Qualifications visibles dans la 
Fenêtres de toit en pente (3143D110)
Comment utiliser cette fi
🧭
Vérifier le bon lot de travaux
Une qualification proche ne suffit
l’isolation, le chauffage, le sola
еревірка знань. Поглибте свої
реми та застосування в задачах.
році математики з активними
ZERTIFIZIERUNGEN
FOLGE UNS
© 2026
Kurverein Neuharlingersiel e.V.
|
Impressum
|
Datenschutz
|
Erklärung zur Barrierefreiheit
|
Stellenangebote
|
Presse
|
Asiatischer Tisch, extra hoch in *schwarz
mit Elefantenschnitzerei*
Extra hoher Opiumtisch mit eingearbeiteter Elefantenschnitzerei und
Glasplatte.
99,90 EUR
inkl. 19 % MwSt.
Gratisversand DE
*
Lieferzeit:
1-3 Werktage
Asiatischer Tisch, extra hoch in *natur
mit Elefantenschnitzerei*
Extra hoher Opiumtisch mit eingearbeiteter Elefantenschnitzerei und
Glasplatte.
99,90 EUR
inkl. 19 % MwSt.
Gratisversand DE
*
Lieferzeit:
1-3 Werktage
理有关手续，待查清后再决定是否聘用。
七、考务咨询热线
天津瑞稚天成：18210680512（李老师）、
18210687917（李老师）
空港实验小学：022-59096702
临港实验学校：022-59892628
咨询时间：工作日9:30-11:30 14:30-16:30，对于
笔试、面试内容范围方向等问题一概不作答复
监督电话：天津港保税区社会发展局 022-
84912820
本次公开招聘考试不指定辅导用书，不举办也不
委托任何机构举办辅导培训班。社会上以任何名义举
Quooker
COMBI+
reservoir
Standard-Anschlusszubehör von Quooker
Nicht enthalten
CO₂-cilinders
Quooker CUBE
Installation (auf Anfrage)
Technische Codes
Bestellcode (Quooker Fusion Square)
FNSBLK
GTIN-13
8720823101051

--

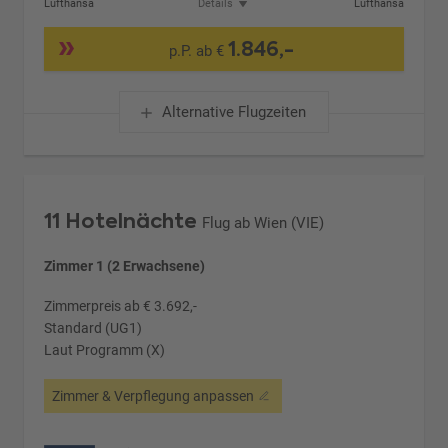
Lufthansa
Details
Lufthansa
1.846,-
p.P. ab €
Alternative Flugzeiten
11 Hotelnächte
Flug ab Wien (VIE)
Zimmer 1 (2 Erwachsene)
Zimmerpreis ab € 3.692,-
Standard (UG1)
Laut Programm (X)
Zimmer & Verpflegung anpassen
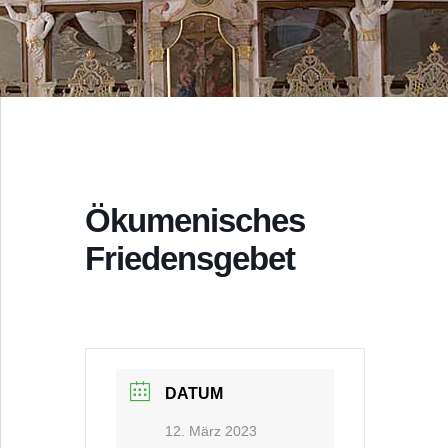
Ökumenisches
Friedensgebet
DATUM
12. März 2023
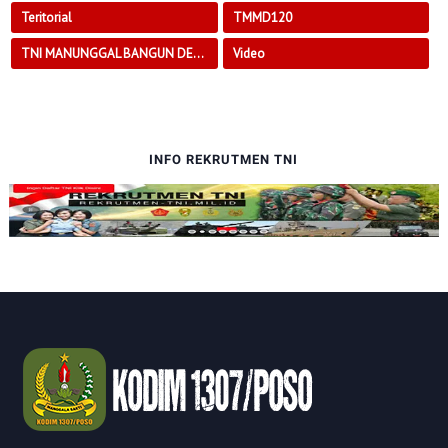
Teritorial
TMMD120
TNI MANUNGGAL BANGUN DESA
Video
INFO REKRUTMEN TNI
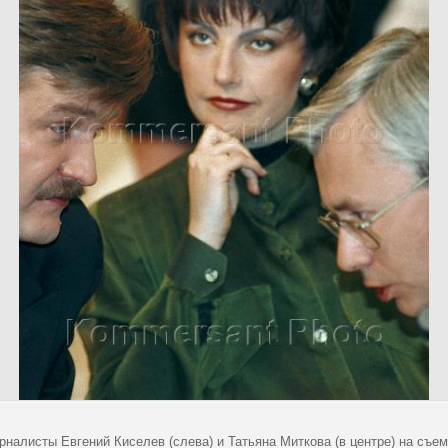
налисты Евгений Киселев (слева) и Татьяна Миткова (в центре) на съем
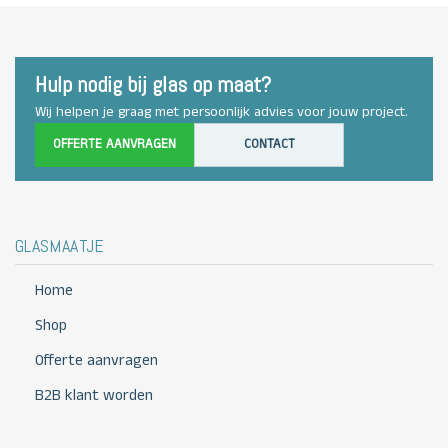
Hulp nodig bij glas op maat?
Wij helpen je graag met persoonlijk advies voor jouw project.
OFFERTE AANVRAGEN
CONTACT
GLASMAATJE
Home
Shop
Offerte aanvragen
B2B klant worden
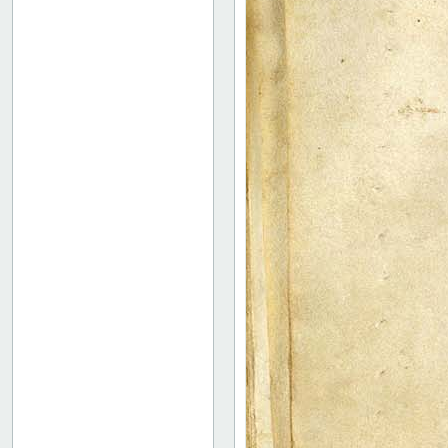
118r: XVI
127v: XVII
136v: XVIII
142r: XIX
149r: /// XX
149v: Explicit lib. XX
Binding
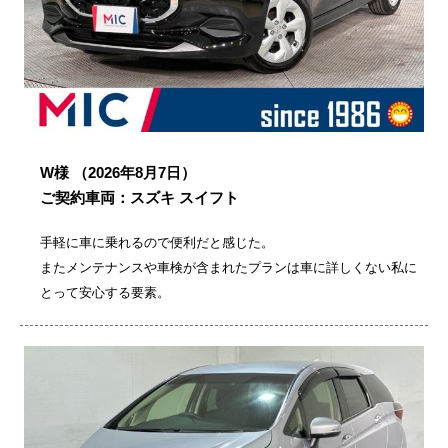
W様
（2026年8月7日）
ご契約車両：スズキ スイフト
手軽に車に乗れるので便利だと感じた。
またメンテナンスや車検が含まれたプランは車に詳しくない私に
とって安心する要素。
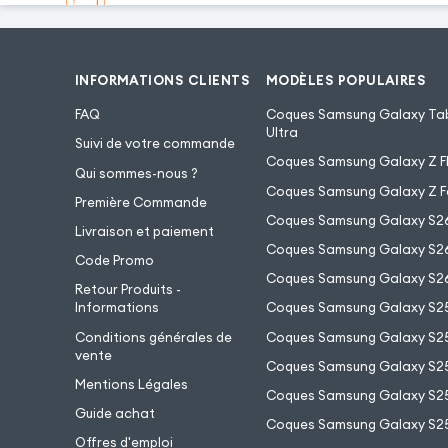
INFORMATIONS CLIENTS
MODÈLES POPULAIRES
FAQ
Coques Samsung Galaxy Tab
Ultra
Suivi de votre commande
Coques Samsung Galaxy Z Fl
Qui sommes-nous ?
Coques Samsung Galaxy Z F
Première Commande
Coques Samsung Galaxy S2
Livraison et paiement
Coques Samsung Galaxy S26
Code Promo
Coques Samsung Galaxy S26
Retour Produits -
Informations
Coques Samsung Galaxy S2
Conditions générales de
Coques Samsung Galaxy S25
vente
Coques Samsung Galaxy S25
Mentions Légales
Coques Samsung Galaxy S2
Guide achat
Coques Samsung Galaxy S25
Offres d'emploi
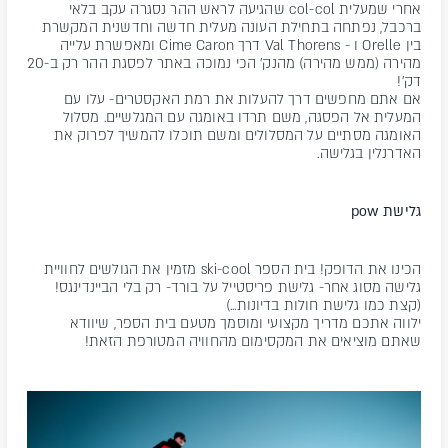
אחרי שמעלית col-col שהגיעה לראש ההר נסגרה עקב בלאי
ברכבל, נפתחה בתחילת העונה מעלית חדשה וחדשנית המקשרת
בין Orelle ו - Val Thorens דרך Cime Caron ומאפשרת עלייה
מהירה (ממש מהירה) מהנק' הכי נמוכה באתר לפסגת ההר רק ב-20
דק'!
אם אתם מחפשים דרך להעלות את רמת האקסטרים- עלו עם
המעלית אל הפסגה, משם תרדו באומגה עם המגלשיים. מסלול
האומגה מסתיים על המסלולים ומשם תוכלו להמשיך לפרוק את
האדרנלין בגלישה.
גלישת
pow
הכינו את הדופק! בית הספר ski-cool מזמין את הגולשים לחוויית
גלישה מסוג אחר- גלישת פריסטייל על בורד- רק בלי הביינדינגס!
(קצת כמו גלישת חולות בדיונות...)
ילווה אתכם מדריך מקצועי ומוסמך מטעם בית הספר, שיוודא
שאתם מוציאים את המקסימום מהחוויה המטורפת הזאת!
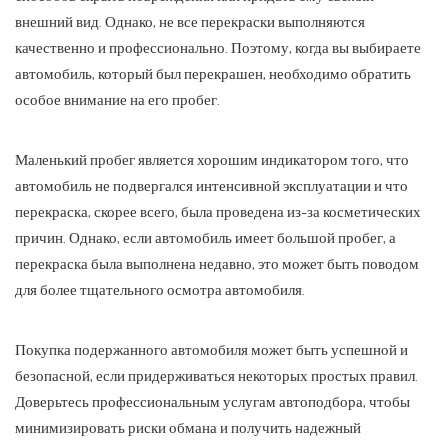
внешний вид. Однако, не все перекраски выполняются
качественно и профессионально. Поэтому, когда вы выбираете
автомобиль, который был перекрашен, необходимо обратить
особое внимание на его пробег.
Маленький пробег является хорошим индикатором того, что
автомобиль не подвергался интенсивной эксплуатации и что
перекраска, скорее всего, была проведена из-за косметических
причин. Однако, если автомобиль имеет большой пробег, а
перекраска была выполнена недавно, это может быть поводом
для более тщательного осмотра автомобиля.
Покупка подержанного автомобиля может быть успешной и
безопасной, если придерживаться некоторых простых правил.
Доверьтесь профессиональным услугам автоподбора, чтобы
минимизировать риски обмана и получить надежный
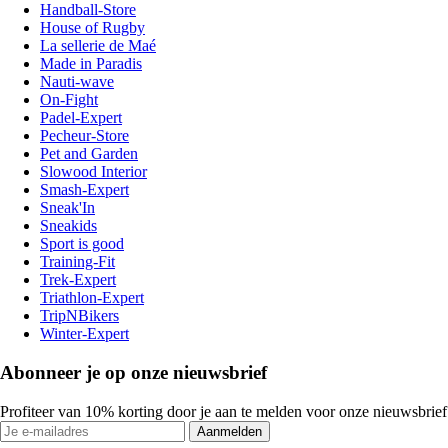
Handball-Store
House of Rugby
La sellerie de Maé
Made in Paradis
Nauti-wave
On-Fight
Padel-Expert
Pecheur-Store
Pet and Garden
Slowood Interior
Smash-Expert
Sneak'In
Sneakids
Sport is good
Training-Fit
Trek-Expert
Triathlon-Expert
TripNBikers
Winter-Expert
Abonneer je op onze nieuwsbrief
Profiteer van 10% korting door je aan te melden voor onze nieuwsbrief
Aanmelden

__The problem__
Restate word for word the lines of the data above that begin at the line with "B2B klant worden" and end at the line with "שאתם מוציאים את", keeping both ends and dropping every picture.

__Response below__
B2B klant worden
118r: XVI
127v: XVII
136v: XVIII
142r: XIX
149r: /// XX
149v: Explicit lib. XX
Binding
W様
（2026年8月7日）
ご契約車両：スズキ スイフト
手軽に車に乗れるので便利だと感じた。
またメンテナンスや車検が含まれたプランは車に詳しくない私に
とって安心する要素。
INFORMATIONS CLIENTS
MODÈLES POPULAIRES
FAQ
Coques Samsung Galaxy Tab
Ultra
Suivi de votre commande
Coques Samsung Galaxy Z Fl
Qui sommes-nous ?
Coques Samsung Galaxy Z F
Première Commande
Coques Samsung Galaxy S2
Livraison et paiement
Coques Samsung Galaxy S26
Code Promo
Coques Samsung Galaxy S26
Retour Produits -
Informations
Coques Samsung Galaxy S2
Conditions générales de
Coques Samsung Galaxy S25
vente
Coques Samsung Galaxy S25
Mentions Légales
Coques Samsung Galaxy S2
Guide achat
Coques Samsung Galaxy S25
Offres d'emploi
אחרי שמעלית col-col שהגיעה לראש ההר נסגרה עקב בלאי
ברכבל, נפתחה בתחילת העונה מעלית חדשה וחדשנית המקשרת
בין Orelle ו - Val Thorens דרך Cime Caron ומאפשרת עלייה
מהירה (ממש מהירה) מהנק' הכי נמוכה באתר לפסגת ההר רק ב-20
דק'!
אם אתם מחפשים דרך להעלות את רמת האקסטרים- עלו עם
המעלית אל הפסגה, משם תרדו באומגה עם המגלשיים. מסלול
האומגה מסתיים על המסלולים ומשם תוכלו להמשיך לפרוק את
האדרנלין בגלישה.
גלישת
pow
הכינו את הדופק! בית הספר ski-cool מזמין את הגולשים לחוויית
גלישה מסוג אחר- גלישת פריסטייל על בורד- רק בלי הביינדינגס!
(קצת כמו גלישת חולות בדיונות...)
ילווה אתכם מדריך מקצועי ומוסמך מטעם בית הספר, שיוודא
שאתם מוציאים את המקסימום מהחוויה המטורפת הזאת!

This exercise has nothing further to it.